## Excerpts from a dataset
=== Section Start ===

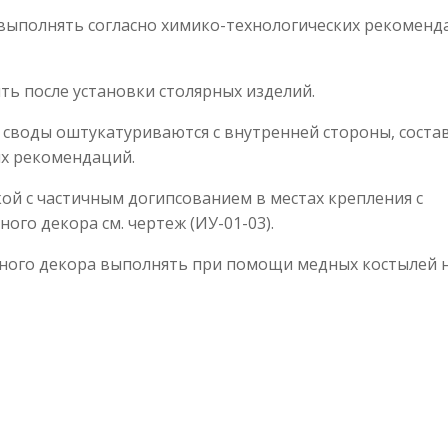
выполнять согласно химико-технологических рекоменд
ь после установки столярных изделий.
своды оштукатуриваются с внутренней стороны, соста
их рекомендаций.
ой с частичным догипсованием в местах крепления с
го декора см. чертеж (ИУ-01-03).
ного декора выполнять при помощи медных костылей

=== Section End ===

Please copy the data above character for character, skipping any pictures.

## Solution for this problem
выполнять согласно химико-технологических рекоменд
ь после установки столярных изделий.
своды оштукатуриваются с внутренней стороны, соста
их рекомендаций.
ой с частичным догипсованием в местах крепления с
го декора см. чертеж (ИУ-01-03).
ного декора выполнять при помощи медных костылей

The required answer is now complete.